At a glance the Spectre and Merida have a few similarities, the main difference being the Spectre’s single bearing location: the pivot between the main pivot (by the bottom bracket) and the rear hub. This separates the suspension’s movement from braking influence, and reduces the effect that rider movement has on the ride.
Large square-section chain and seatstays keep the rear end stiff, and attach to a very chunky yoke at the lower pivot. Short rocker plates continue the theme, and three shock position options offer 3, 4 or 5in of travel. Full cartridge bearings are fitted throughout to help reduce friction.
To match the adjustable rear, a RockShox J4 fork is fitted, with travel adjustable between 80 and 125mm thanks to the U-Turn adjustment on the coil-sprung fork. No damping is adjustable on the fork, but the KS291 coil shock on the rear has adjustable rebound damping.

Unlike the other two bikes on test, the Spectre has Shimano hubs. They may not be any better quality, but spares are far more readily available. The tyres are another story, however. Although they are fine in the dry, the large — for 2.1in — Tioga Extreme XCs fail miserably when there’s any moisture around.

Bar a Truvativ, rather than an FSA chainset, the Spectre has an identical drivetrain to the Merida, and it performs equally well. Unfortunately, the brakes let the side down. Single-piston Hayes Hydraulic brakes may be fantastically easy to set up for the novice, and are an improvement in the wet over V-brakes, but compared to the Tecktros and Avids they feel wooden and lack power.
Tioga’s name once again makes an appearance on the handlebar. A huge amount of backsweep puts the wrists in an unnatural position and deserve an instant upgrade at your point of purchase.

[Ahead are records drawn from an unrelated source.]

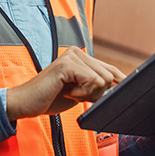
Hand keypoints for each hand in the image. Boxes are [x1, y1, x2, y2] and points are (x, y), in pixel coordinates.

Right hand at [5, 47, 125, 119]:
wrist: (26, 103)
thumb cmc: (50, 98)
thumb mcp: (79, 91)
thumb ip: (95, 86)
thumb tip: (117, 86)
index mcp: (80, 56)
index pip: (109, 68)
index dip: (120, 80)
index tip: (128, 86)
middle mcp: (77, 52)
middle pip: (108, 75)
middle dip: (97, 92)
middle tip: (76, 95)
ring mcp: (71, 56)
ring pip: (102, 79)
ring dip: (88, 93)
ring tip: (70, 92)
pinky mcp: (67, 64)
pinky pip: (92, 81)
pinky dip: (82, 93)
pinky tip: (68, 92)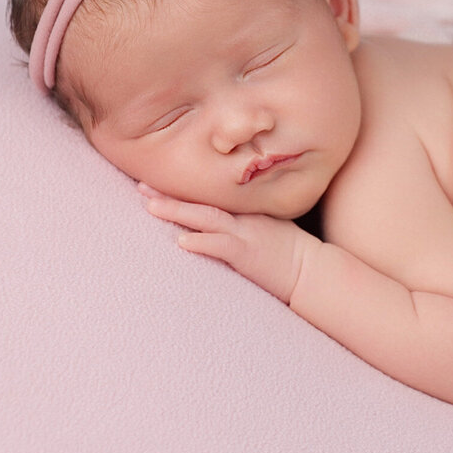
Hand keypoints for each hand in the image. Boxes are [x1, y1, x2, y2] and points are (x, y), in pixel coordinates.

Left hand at [137, 183, 314, 302]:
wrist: (312, 271)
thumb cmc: (291, 253)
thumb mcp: (270, 226)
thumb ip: (248, 219)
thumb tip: (224, 220)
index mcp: (246, 212)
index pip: (209, 197)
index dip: (181, 190)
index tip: (154, 182)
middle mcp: (243, 218)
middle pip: (201, 202)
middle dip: (170, 195)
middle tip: (140, 186)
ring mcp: (246, 234)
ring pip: (207, 218)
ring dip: (178, 211)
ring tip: (150, 206)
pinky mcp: (249, 254)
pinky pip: (222, 246)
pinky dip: (203, 243)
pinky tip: (182, 241)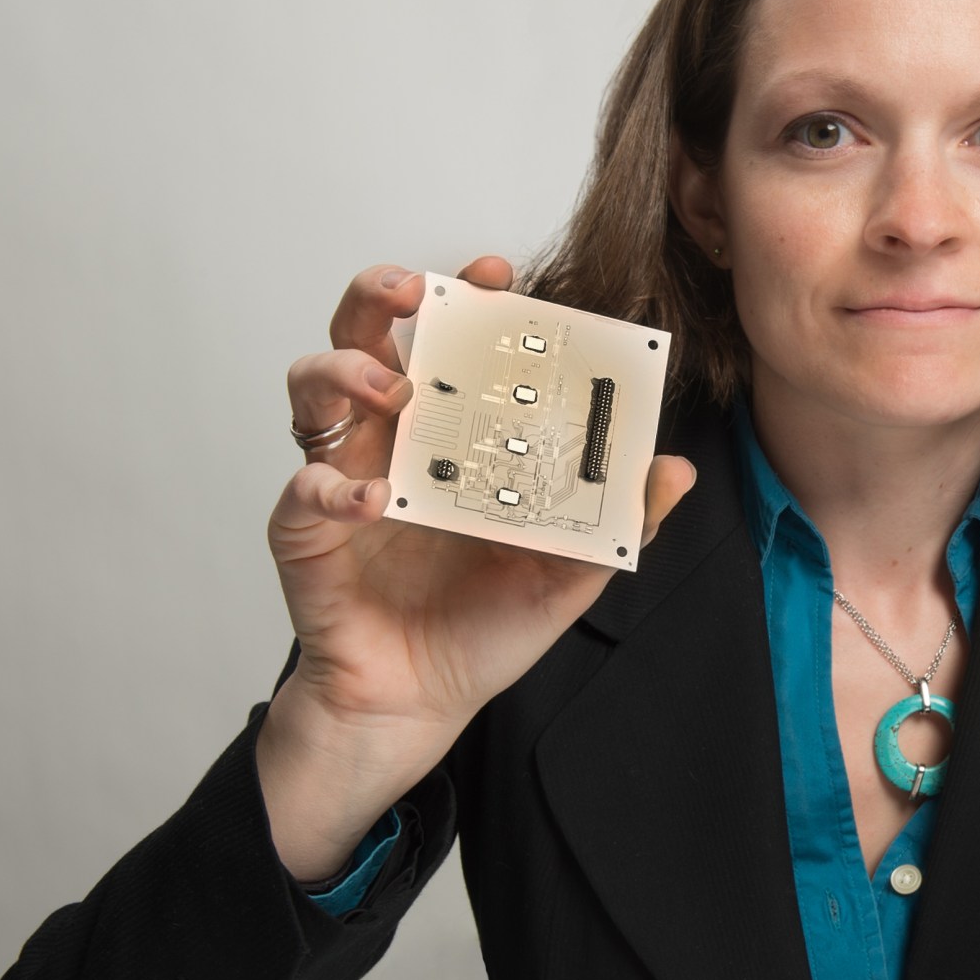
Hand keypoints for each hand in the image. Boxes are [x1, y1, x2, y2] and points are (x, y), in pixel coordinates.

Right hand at [258, 257, 696, 876]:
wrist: (421, 704)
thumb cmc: (483, 628)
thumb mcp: (569, 573)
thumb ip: (618, 521)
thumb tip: (675, 470)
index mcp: (453, 435)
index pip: (452, 345)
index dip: (468, 300)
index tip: (498, 276)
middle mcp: (393, 441)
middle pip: (364, 335)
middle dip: (380, 295)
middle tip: (416, 292)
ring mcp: (343, 478)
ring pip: (313, 387)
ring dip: (345, 370)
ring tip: (393, 389)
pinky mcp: (306, 532)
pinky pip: (304, 491)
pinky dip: (333, 488)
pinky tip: (372, 501)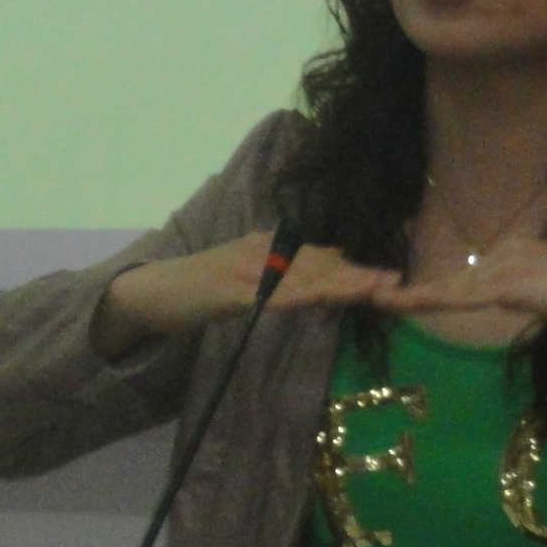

Small diameter fork tubes make the J4s flexy when set at anything more than 100 or 110mm of travel and, to keep travel balanced, we rarely used the Spectre in the 5in mode. At 3in the bike is a very sprightly pedaller but the suspension has a tendency to quickly blow through the last inch of travel and constantly bottom out. We ran the bike with 110mm front and 100mm (4in) out back, and found it the best overall solution.
The top tube of the Claud Butler is almost an inch shorter than the other bikes and on climbs this has a notable negative effect. It’s difficult to get a good stretch and make the most of your large lower back and buttock muscles.
But the reward comes on the return journey. The wheelbase is as long as the Merida, so stability is not an issue. The low frame and short reach make the bike incredibly manoeuvrable. Backed up with a rock-solidly-stiff rear end, and despite a rear shock never better than average, the Spectre ploughed through the roughest trails with aplomb.

It may not be as versatile as the Commençal, but the Spectre was the preferred machine if we wanted to play in the woods. Thanks to the stiff frame and regardless of the flexy forks and decidedly average shock, Claud Butler has come up with a gem. Take the Spectre to the drop zone and enjoy.